“A Um Passo Da Loucura” conta a história do Punk Rock em Portugal

“A Um Passo Da Loucura” conta a história do Punk Rock em Portugal

Nuno Ribeiro

Já está a ser filmado o documentário, “A Um Passo Da Loucura – Punk em Portugal 78-88”, que conta a história do Punk Rock em Portugal.

Estávamos ainda no rescaldo do 25 de abril quando o punk rock português deu os seus primeiros passos em Portugal. O documentário A Um Passo Da Loucura – Punk em Portugal 78-88″ retrata a primeira década do percurso musical do género.

single “Há Que Violentar O Sistema” de 1978, dos Aqui d`el Rock, serve de referência ao documentário, cuja a filmagem termina este mês.

A realização e produção é de Hugo Conim em conjunto com Miguel Newton, vocalista dos Mata Ratos, que fazem um registo «verdadeiro e muito completo da primeira e segunda geração portuguesa do punk», com entrevistas a músicos, promotores e intervenientes do movimento, segundo Hugo Conim à agência Lusa. Ambos os realizadores esperam ter o filme pronto em Outono, «um documentário de punks para punks, porque – pelo menos que eu saiba – não havia um filme sobre este tempo em Portugal», afirmou ainda Conim.

“A Um Passo Da Loucura” reúne depoimentos de várias figuras ligadas ao punk e ao rock português, como João Pedro Almendra (Ku de Judas), Zé Pedro e Kalu (Xutos & Pontapés), António Manuel Ribeiro (UHF), Jorge Bruto (Capitão Fantasma), José Serra (Aqui d`el Rock), José Vilão (Vómito), Samuel Palitos (Censurados) e Paulo Borges (Minas & Armadilhas).

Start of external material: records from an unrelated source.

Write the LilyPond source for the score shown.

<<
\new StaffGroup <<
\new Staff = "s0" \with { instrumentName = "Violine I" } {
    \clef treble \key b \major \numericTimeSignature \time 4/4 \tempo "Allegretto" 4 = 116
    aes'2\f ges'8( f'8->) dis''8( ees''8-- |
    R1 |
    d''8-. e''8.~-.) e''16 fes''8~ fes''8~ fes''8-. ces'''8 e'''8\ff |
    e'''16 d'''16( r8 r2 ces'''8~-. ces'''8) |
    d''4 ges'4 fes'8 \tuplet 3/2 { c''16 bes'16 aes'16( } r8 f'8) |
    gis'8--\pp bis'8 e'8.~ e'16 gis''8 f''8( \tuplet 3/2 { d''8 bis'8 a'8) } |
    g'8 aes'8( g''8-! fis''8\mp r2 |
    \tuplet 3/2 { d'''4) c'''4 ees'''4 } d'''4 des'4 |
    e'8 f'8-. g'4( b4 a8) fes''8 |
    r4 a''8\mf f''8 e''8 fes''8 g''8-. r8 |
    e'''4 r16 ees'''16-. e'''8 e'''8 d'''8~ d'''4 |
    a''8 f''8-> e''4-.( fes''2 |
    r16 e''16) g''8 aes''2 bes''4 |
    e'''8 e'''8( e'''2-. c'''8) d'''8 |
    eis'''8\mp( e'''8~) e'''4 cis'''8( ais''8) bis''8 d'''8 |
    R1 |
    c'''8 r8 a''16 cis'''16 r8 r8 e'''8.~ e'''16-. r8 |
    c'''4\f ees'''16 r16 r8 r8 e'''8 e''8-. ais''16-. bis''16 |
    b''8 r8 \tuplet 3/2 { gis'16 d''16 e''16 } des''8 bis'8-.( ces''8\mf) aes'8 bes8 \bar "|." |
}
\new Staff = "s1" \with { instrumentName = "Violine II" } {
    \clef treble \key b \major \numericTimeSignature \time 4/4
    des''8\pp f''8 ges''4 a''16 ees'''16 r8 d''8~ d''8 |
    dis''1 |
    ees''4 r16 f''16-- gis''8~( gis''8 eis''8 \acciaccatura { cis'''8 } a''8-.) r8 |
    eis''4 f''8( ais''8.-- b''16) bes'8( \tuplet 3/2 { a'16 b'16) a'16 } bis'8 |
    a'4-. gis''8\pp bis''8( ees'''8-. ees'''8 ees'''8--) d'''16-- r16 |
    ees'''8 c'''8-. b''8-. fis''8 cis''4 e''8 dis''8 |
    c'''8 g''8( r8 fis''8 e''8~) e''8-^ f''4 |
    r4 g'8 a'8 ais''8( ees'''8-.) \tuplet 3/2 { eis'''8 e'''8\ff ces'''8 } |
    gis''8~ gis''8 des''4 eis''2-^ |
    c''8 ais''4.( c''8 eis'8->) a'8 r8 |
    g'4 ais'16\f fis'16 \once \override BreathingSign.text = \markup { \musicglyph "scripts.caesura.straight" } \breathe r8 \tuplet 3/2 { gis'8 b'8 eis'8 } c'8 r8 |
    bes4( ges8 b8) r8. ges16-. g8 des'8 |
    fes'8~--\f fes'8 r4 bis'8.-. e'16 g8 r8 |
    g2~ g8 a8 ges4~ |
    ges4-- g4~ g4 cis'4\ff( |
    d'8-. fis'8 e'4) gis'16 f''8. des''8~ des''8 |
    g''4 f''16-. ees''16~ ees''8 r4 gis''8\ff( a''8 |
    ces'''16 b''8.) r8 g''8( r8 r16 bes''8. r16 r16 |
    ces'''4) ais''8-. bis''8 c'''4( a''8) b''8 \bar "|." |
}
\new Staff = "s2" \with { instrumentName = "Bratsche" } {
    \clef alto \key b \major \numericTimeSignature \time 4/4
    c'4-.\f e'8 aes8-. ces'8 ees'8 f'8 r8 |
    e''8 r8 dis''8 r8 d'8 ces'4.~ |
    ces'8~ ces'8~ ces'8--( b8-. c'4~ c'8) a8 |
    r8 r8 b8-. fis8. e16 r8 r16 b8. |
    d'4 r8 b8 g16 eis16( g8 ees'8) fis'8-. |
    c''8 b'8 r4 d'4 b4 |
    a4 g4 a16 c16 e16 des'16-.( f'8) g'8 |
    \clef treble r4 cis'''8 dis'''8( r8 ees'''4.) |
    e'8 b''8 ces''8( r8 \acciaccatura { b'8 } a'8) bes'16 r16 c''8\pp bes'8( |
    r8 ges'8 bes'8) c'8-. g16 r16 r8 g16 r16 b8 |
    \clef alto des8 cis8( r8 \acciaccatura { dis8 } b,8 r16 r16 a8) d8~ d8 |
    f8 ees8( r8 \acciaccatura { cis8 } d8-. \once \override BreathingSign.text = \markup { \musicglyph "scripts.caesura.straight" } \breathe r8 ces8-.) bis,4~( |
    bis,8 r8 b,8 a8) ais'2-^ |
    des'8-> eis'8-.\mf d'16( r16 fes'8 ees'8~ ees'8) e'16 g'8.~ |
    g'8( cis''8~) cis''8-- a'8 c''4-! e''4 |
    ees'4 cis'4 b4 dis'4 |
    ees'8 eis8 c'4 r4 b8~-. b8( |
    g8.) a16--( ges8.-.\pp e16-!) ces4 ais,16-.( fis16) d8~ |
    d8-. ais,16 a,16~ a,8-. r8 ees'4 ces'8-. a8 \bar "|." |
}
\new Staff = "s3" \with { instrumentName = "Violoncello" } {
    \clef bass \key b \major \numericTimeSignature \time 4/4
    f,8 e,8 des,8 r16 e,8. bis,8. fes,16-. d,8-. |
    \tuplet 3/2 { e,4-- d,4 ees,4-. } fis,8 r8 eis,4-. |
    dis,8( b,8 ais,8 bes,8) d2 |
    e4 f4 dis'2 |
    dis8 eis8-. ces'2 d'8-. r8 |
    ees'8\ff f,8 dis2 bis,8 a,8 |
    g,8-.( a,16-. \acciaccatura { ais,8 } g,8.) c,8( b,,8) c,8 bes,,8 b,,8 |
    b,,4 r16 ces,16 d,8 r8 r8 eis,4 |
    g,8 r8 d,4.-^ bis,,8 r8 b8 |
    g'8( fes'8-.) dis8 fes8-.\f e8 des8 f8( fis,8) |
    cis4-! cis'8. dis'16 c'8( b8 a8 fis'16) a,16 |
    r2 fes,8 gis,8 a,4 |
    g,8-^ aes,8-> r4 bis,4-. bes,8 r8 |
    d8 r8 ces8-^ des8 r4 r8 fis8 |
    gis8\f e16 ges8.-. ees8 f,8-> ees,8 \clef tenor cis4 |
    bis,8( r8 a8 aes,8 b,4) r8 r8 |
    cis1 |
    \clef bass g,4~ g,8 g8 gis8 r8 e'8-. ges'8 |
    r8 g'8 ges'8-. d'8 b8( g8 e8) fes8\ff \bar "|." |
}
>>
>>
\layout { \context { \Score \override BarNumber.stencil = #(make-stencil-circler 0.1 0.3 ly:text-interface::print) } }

Entre as cerca de 40 entrevistas, há ainda depoimentos de Miguel Almeida, do Instituto de Etnomusicologia, Aristides Duarte, colecionador e autor de obras sobre o rock português, Adolfo Luxúria Canibal (Mão Morta), Isabel Newton e Branco Oliveira.

Hugo Conim confirma ainda que o filme vai contar também com várias imagens de arquivo e algumas raridades, como atuações dos Ku de Judas, Mata Ratos e Aqui d`el Rocl. «“A um passo da loucura – Punk em Portugal 78-88” é um ato guerrilheiro – cinematográfico feito por amor à camisola (esburacada)», afirmam os realizadores na nota de apresentação, o documentário foi feito sem apoios financeiros. «Ou deixávamos o projeto na prateleira ou avançávamos. Decidimos avançar. Como amantes de punk, gostaríamos muito de ter um documentário testemunho daquele tempo, porque só se fala do boom do rock», explicou Hugo.

O filme abrange sobretudo a cena punk em Lisboa e no Porto, mas também com referências a Braga e Coimbra, com grande parte das bandas mencionadas a serem referenciadas na primeira investigação académica sobre o punk rock português, dos sociólogos Paula Guerra e Augusto Santos Silva, da Universidade do Porto.

Para a curiosidade, a investigação recenseou 496 bandas punk portuguesas desde 1977 até ao primeiro semestre de 2013. «Dessas 496 bandas, 155 (cerca de um terço) estão em atividade e 218 estão extintas ou com a atividade suspensa — restando, portanto, 123 bandas (quase um quarto do total) em relação às quais ainda não conseguimos apurar se permanecem ou não ativas», pode ler-se numa nota na página www.punk.pt, associada à investigação.

O movimento punk surgiu na segunda metade dos anos 1970, nos Estados Unidos e no Reino Unido, no contexto de plena crise económica, nos anos da Guerra Fria, era caracterizado, por exemplo, pelo o princípio de autonomia do faça-você-mesmo, com um estilo baseado na música, roupa e comportamento, sobretudo rebeldia contra o sistema.